▸ **Stored data**
====

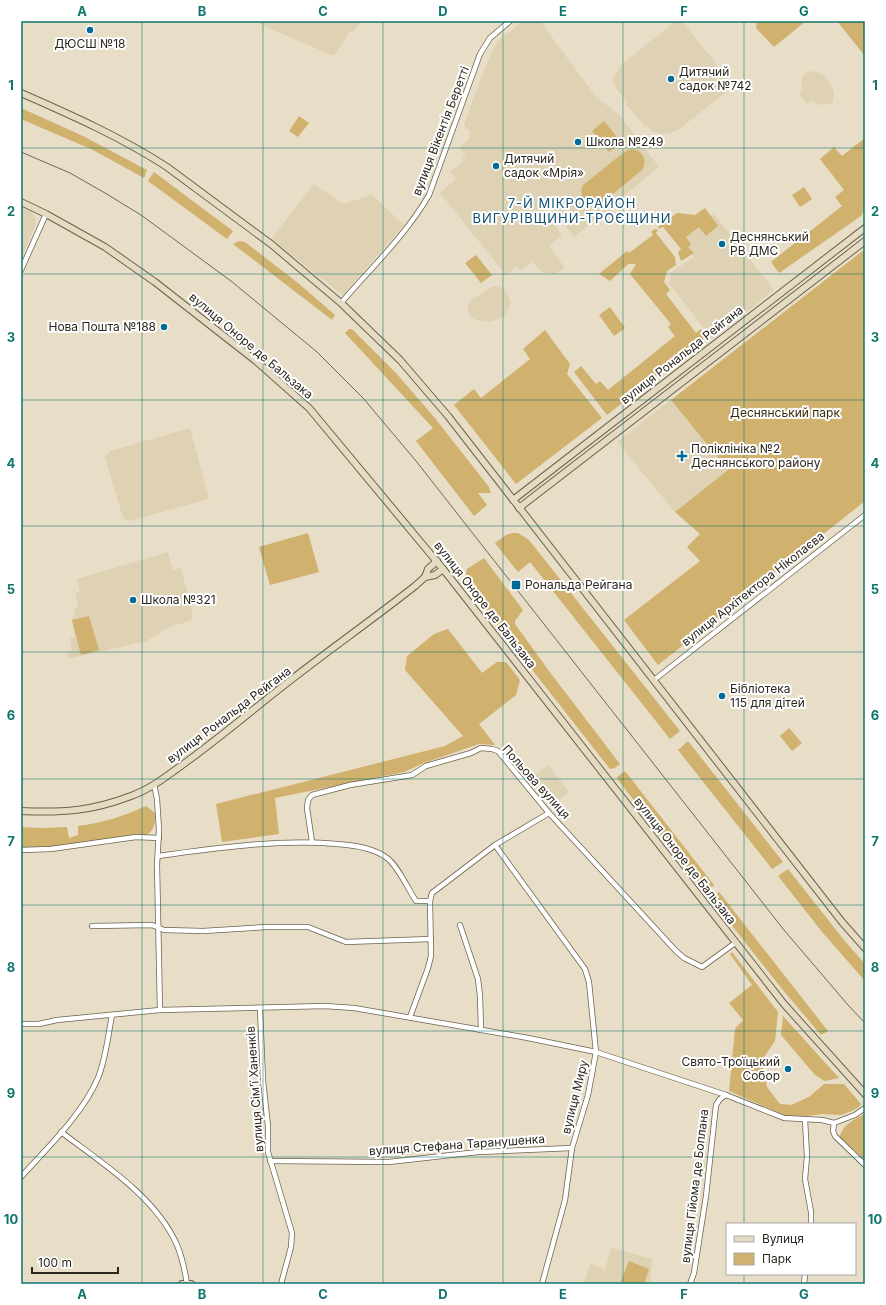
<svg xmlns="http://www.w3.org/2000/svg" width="886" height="1305" viewBox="0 0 886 1305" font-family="Inter,sans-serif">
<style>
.built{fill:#dfd2b4}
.green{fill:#d0b16e}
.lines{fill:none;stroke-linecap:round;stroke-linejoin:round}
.street-casing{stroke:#6c634e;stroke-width:6}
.secondary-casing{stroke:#6c634e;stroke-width:8}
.street{stroke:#fff;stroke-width:4.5}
.secondary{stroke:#e5dbc3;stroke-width:6}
.tram{stroke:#6f685a;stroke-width:1}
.grid{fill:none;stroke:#0f766e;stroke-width:1;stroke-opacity:0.55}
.poi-dot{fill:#006b98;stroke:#fff;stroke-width:1.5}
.labels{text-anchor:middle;stroke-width:4;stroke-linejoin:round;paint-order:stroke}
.poi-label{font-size:12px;fill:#2b271e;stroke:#fff;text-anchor:start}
.street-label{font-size:12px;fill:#2b271e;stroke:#fff}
.park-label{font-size:12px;fill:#372a09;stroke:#fff}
.neighbourhood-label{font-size:13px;letter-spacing:1px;fill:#125171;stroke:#fff}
.neatline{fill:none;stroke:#0f766e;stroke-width:1.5}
.grid-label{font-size:13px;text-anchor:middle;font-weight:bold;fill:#0f766e}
</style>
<rect width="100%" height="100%" fill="#e8ddc6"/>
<!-- built -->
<g class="built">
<polygon points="253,21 361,21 353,32 350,31 334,56"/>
<polygon points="523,21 540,21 597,98 619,114 659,167 574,237 546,200 540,205 562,235 549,246 565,268 555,274 543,273 533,262 521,271 517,266 506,275 440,193 456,179 450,172 464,161 462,158 466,155 459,148 470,138 468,136 471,133 464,125 481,77 497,42"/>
<polygon points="676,21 682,21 734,86 678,130 670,133 662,134 653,132 646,125 645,126 626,104 627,102 614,86 615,84 612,80 622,64"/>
<polygon points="814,71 824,75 831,85 834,93 832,104 821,105 812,101 807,104 799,93 803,90 801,81 803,75 808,72"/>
<polygon points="314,184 343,204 372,195 404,225 343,295 271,239"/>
<polygon points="21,207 32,212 36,220 36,224 21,259"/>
<polygon points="714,214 774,290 712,339 669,283 671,272 694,257 682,239"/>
<polygon points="494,286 502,288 506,291 511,302 509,308 504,316 491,322 476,320 471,317 468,312 468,304 473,299 491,287"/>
<polygon points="671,400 728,470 675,512 617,442"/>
<polygon points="190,428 209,499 129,521 123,518 105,457 110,451"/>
<polygon points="168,552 173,570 181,568 193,615 190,621 169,627 147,641 68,659 67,653 72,652 70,638 75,637 71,618 75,616 74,608 79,607 75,593 80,592 77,579"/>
<polygon points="548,765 569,792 551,806 530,779"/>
<polygon points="611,1248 652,1259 650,1280 652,1282 651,1284 584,1284 590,1263 605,1270"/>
</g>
<!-- green -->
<g class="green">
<polygon points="757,21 806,21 774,47 756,28"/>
<polygon points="837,21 865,21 865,56"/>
<polygon points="21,108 83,136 147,170 144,178 93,150 21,119"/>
<polygon points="299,116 309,123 298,137 289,131"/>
<polygon points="604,121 621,142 609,152 592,131"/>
<polygon points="865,138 865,208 861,216 779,273 771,262 842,206 835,197 844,190 820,159 834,147 842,156"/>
<path d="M 631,149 C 643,150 648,160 642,170 L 602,203 C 589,210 577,199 583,185 L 623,153 Z"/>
<polygon points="154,172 233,231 227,239 148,181"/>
<polygon points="804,187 812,199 800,207 792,195"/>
<polygon points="705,208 718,226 706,236 699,227 686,237 691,244 688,247 694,253 681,261 678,252 681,249 663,227 659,229 658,227 677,213 695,215"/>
<polygon points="655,229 658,230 656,233 675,257 676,265 667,271 664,282 670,290 666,294 696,333 701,329 706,337 607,415 574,372 581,366 596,384 600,381 608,390 675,336 668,327 671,324 630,274 636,264 628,264 610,281 599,274 627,251 629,253 653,235 651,232"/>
<polygon points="239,241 245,242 298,283 335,315 332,320 233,244"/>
<polygon points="865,249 865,501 658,665 624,620 700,561 687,547 700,534 675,512 728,470 671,400"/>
<polygon points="476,255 492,275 481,283 465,263"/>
<polygon points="610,307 625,328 614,336 599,315"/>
<polygon points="349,329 352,329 396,373 434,417 489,487 491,493 478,493 487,505 474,516 416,441 433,428 345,333"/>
<polygon points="545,330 570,364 567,374 602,418 516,484 454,405 474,389 481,398 530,359 523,349"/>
<polygon points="308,533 319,572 270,585 259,547"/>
<polygon points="513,533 518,533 529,540 680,731 670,739 530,562 518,572 495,543 506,535"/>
<polygon points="484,558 523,610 515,621 515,624 552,675 620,764 615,768 610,769 468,588 471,586 466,574 467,569"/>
<polygon points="89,616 99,650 81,655 72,620"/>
<polygon points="448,629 482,673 497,662 506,662 520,680 516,695 479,724 495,745 479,744 424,763 404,772 275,798 279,834 222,842 216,804 445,746 463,736 405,670 407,656 434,634"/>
<polygon points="789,728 802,743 792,751 780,736"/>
<polygon points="688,741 783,862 772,869 678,750"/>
<polygon points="625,771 714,885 708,891 705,891 618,780 617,777"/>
<path d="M 146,806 L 155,813 C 156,822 154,831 146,835 L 50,848 L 21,848 L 21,827 L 42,828 L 67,827 L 69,838 L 78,835 L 78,826 C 102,823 124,816 146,806 Z"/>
<polygon points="788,869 844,940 865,964 865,981 823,933 778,876"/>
<polygon points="719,892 828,1031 821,1035 782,989 711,899"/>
<polygon points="732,952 778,1012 775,1041 762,1060 767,1087 780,1104 791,1105 809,1097 824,1084 844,1084 861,1104 859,1107 852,1111 841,1115 822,1114 799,1117 784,1115 729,1091 735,1029 743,1020 729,1003 752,985 730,954"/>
<polygon points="783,1016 839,1078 825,1081 815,1075 781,1035"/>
<path d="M 865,1114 L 865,1160 L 840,1137 C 842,1125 855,1119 865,1114 Z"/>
<polygon points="629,1261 649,1269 644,1284 620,1284"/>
</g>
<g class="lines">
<!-- street casing -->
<g class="street-casing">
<g id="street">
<polyline points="21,270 46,214"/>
<path d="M 341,303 C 371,268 406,235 429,195 L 480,54 L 490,38 L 510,21"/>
<polyline points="654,680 865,515"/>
<polyline points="154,784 157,799 159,830 157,865 160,1010"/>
<polyline points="312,842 307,808 308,800 312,795 350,785 412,775 426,766 471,753 481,748 492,749 498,751 549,813 676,951 684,958 702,967 735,943"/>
<polyline points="495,845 585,969 589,982 596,1052 588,1095 572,1148 565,1200 542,1284"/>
<polyline points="21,850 51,849 136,837 159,838"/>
<path d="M 158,856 C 218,848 277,839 337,844 C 353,845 374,848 387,858 C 398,866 408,889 416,901 L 430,901"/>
<polyline points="460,925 478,979 480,996 481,1030"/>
<polyline points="92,926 152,925 164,930 203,931 267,927 308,927 346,942 431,939"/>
<polyline points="260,1008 263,1081 268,1126 268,1152 292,1233 291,1247 281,1284"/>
<polyline points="410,1017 428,968 431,956 430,901 432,893 495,845 549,813"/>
<polyline points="21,1024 39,1024 57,1020 160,1010 325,1006 354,1008 528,1038 596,1052 726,1095 784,1118 822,1120 834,1123 855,1115 865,1108"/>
<polyline points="805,1120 807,1156 805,1179 811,1212 811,1224"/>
<polyline points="834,1123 833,1131 835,1136 865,1165"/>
<path d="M 61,1132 C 102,1163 156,1197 177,1245 C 182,1257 185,1271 187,1284"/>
<polyline points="270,1161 389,1162 478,1152 572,1148"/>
<path d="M 21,1177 C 48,1147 82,1115 98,1078 C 106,1058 108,1036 112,1015"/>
<polyline points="690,1284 694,1273 706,1196 716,1105 720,1099 726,1095"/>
<polyline points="804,1284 805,1274"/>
</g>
</g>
<!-- secondary casing -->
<g class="secondary-casing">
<g id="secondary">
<path d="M 21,93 C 71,115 121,137 167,167 L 271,244 L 341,303 L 400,360 L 448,416 L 842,922 L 865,948"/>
<polyline points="21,202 46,214 105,247 155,282 256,361 309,408 443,569 784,1004 865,1094"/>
<polyline points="513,500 865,228"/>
<polyline points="519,508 865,241"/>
<polyline points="425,577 435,575 443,569"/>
<path d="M 21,811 C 62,813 92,811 131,796 C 148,790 163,779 178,768 C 209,746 238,722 268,698 C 316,659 367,624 415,586 L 425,577 L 428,569 L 437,561"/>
<polyline points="182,1284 191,1284"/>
</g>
</g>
<!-- street -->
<use href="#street" class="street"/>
<!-- secondary -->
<use href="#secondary" class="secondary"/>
<!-- tram -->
<polyline class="tram" points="21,152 70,173 105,193 141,215 231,281 317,352 363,398 416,461 784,930 848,1005 865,1023"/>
</g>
<!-- grid -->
<path class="grid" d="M 142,21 L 142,1284M 263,21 L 263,1284M 383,21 L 383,1284M 503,21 L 503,1284M 623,21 L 623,1284M 744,21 L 744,1224M 21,148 L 865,148M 21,274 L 865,274M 21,400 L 865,400M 21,526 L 865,526M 21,652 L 865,652M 21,779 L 865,779M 21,905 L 865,905M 21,1031 L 865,1031M 21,1157 L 865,1157M 744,1274 L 744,1284"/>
<!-- markers -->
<g class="poi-dot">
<circle cx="90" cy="30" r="4"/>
<circle cx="671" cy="79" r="4"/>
<circle cx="578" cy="142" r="4"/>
<circle cx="496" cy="166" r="4"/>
<circle cx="722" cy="244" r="4"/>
<circle cx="164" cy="327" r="4"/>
<path d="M680 450h4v4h4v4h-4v4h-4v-4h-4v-4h4z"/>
<rect x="511" y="580" width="10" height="10" rx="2"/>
<circle cx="133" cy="600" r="4"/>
<circle cx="722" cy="696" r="4"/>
<circle cx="788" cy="1069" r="4"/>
</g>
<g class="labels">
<!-- poi labels -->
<g class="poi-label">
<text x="90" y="48" text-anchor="middle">ДЮСШ №18</text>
<text x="679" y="76">Дитячий<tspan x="679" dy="14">садок №742</tspan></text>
<text x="586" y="146">Школа №249</text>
<text x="504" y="163">Дитячий<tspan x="504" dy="14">садок «Мрія»</tspan></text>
<text x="730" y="241">Деснянський<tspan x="730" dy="14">РВ ДМС</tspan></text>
<text x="156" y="331" text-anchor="end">Нова Пошта №188</text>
<text x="691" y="453">Поліклініка №2<tspan x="691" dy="14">Деснянського району</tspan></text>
<text x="525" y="589">Рональда Рейгана</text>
<text x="141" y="604">Школа №321</text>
<text x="730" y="693">Бібліотека<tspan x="730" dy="14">115 для дітей</tspan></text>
<text x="780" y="1066" text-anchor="end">Свято-Троїцький<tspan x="780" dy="14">Собор</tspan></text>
</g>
<!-- street labels -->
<g class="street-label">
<text transform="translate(441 131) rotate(-69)" y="4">вулиця Вікентія Беретті</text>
<text transform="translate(251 346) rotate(40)" y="4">вулиця Оноре де Бальзака</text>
<text transform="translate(682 355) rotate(-38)" y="4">вулиця Рональда Рейгана</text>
<text transform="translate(753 589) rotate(-38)" y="4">вулиця Архітектора Ніколаєва</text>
<text transform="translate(485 605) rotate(52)" y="4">вулиця Оноре де Бальзака</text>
<text transform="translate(229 715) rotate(-37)" y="4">вулиця Рональда Рейгана</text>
<text transform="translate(536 782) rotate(48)" y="4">Польова вулиця</text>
<text transform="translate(685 861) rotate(52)" y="4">вулиця Оноре де Бальзака</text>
<text transform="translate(255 1089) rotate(-94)" y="4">вулиця Сімʼї Ханенків</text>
<text transform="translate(575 1097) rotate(-76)" y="4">вулиця Миру</text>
<text transform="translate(457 1145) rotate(-4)" y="4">вулиця Стефана Таранушенка</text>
<text transform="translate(695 1186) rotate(-83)" y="4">вулиця Гійома де Боплана</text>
</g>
<!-- park labels -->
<g class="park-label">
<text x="785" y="417">Деснянський парк</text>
</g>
<!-- neighbourhood labels -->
<g class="neighbourhood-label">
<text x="572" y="208">7-Й МІКРОРАЙОН<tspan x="572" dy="15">ВИГУРІВЩИНИ-ТРОЄЩИНИ</tspan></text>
</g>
</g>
<!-- border -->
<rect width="886" height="1305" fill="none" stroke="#ffffff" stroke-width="44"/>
<!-- legend -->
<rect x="726" y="1223" width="130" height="52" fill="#ffffff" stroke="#aaa9a5"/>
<rect x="734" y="1236" width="20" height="6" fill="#e5dbc3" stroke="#aaa9a5"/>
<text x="762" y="1243" font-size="12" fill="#2b271e">Вулиця</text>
<rect x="734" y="1253" width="20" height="12" fill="#d0b16e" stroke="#aaa9a5"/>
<text x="762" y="1263" font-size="12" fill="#2b271e">Парк</text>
<!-- scale -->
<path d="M32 1267v6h86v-6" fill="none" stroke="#2b271e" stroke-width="2"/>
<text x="38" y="1267" font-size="12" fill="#2b271e" stroke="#ffffff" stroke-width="3" paint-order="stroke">100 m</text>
<rect x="22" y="22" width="842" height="1261" class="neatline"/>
<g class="grid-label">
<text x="82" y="16">A</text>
<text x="202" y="16">B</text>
<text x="323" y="16">C</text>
<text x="443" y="16">D</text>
<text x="563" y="16">E</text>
<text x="684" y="16">F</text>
<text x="804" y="16">G</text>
<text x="11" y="90">1</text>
<text x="875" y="90">1</text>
<text x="11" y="216">2</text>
<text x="875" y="216">2</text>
<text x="11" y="342">3</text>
<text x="875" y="342">3</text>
<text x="11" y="468">4</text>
<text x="875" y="468">4</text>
<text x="11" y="594">5</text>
<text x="875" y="594">5</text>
<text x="11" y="720">6</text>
<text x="875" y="720">6</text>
<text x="11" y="846">7</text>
<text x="875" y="846">7</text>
<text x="11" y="972">8</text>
<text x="875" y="972">8</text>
<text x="11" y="1098">9</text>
<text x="875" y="1098">9</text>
<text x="11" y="1224">10</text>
<text x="875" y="1224">10</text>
<text x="82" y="1299">A</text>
<text x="202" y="1299">B</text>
<text x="323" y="1299">C</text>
<text x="443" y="1299">D</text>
<text x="563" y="1299">E</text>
<text x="684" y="1299">F</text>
<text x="804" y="1299">G</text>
</g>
</svg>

====

▸ **Problem statement**
Please copy out each line in the entries that mentions the string "round".

▸ **Task solution**
.lines{fill:none;stroke-linecap:round;stroke-linejoin:round}
.labels{text-anchor:middle;stroke-width:4;stroke-linejoin:round;paint-order:stroke}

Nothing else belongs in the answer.